*** ТЕКСТ ***

Прочёсывание всемирной сети тоже уткнулось в тупик. На беду, фамилия оказалась чрезвычайно распространена, особенно среди жителей Юго-Восточной Украины. Отчаяние строило фантастические гипотезы: не баловался ли в юности киевский учёный-гидролог написанием сонетов с тематикой, смежной по отношению к основной специальности? а может быть, сонеты сплетал в венок репрессированный в 1934-м волжанин-агроном?

Фамилия, кроме всего прочего, оставляет место для экспромта на тему: от Якова Тисленко и Александра Коненко до Михаила Анищенко и Дюши Стеценко или украинская нота в поэзии Жигулёвской Луки. Впрочем, украинство, как и всё остальное, остаётся в области гипотез. Писатель, современник Коненко, русскоязычный мордвин Дорогойченко когда-то отрезал от фамилии «Дорогойченков» заключительное «в». Псевдоним зазвучал по-украински.

Исследователь венков сонетов, написанных на русском языке, В.П. Тюкин, ещё в 1984-м в обширной библиографии не упоминает Коненко. Хотя ранее

 

 

венок сонетов Коненко указан в объёмном библиографическом исследовании Петра Тартаковского «Русская поэзия и Восток. 1800-1950», 1975.

Среди известных русскоязычных сонетных венков «Ра» входит в… первую тридцатку (?). С пополнением библиографии венков сонетов, -- см., например, журналы «De Visu» 1994 и «Russica Romana» 1995 и т.д. - хронологический приоритет, вероятно, сместился. Но вряд ли выскочил за рубеж полусотни.

К началу 20-х годов Коненко с большой долей вероятности мог знать сонетные венки классиков Серебряного века: Максимилиана Волошина, Вячеслава Иванова, Константина Бальмонта, Валерия Брюсова…

Встречались венки сонетов и у менее громких поэтов. Поэтов-провинциалов в том числе. Ежели озаботиться составлением отдельного «провинциального хронологического рейтинга» -- «Ра», по очевидным причинам, поднимется значительно выше. Среди венков сонетов, сплетённых поэтами Среднего Поволжья, «Ра» -- первый. Последний из известной мне приблизительно пары десятков публиковался не столь давно в журнале «Молодёжная Волна».

*** ФРАГМЕНТЫ ДАННЫХ ***

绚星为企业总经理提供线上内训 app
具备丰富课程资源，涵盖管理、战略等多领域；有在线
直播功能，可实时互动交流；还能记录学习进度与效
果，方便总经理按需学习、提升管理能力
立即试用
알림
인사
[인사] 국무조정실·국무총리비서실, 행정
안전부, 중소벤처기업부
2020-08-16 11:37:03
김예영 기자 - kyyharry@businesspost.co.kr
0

***
*** ФРАГМЕНТЫ ДАННЫХ ***

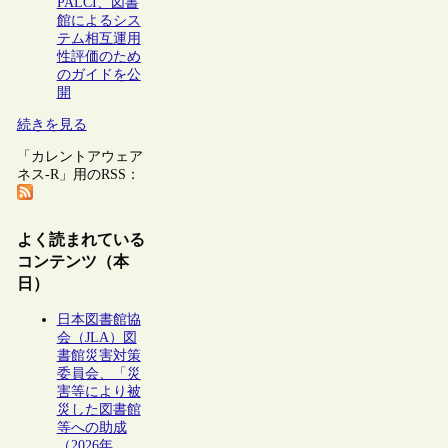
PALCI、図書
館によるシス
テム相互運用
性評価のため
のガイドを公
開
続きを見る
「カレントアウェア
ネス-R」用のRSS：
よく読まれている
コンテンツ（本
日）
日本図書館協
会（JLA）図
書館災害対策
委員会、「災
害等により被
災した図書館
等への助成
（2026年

***

--- ЗАДАНИЯ ---
[A] Согласуются ли с текстом о венке сонетов «Ра» утверждения (i) «Тюкин в библиографии 1984 года упоминает Коненко», (ii) «венок сонетов Коненко указан в исследовании Петра Тартаковского», (iii) «Дорогойченко добавил к своей фамилии букву „в“»? Для каждого ответьте «да» или «нет» и приведите точную цитату из текста, которая это решает.
[B] Продолжите текст о венке сонетов «Ра», начав сразу после его последнего предложения.

--- ОТВЕТЫ ---
[A]
(i) Нет: «ещё в 1984-м в обширной библиографии не упоминает Коненко».
(ii) Да: «венок сонетов Коненко указан в объёмном библиографическом исследовании Петра Тартаковского».
(iii) Нет: «отрезал от фамилии «Дорогойченков» заключительное «в»».

[B]
Считается, что плетение сонетного венка – процесс, технически сложный. Последующий сонет должен начинаться с последнего стиха сонета предыдущего. Четырнадцатый сонет, закольцовывая композицию, должен завершаться первым стихом сонета первого.

Эти требования ещё не столь трудны, очередной и главный фокус в ином: общие строки должны составить пятнадцатый сонет, сонет-магистрал. С учётом того, что в сонете используется всего пять рифм, две из них в два раза чаще прочих, на этих пяти рифмах строится всё сооружение в 210 строк. Автор венка сонетов раскрывает своё умение, или неумение версифицировать с предельной наглядностью. Результаты порой неожиданны.

Венки сонетов малоизвестного Николая Шульговского или известного скорее в амплуа сатирика Александра Арангельского выдерживают сопоставление с венками упомянутой выше элиты Серебряного века.

А вот эмигрантские венки Бальмонта у искушенного читателя вызовут ощущение неловкости за авторскую то ли торопливость, то ли невнимательность. Если извинить Коненко некоторую неточность рифм, его современниками, впрочем, допускаемую, экзамен он не провалил.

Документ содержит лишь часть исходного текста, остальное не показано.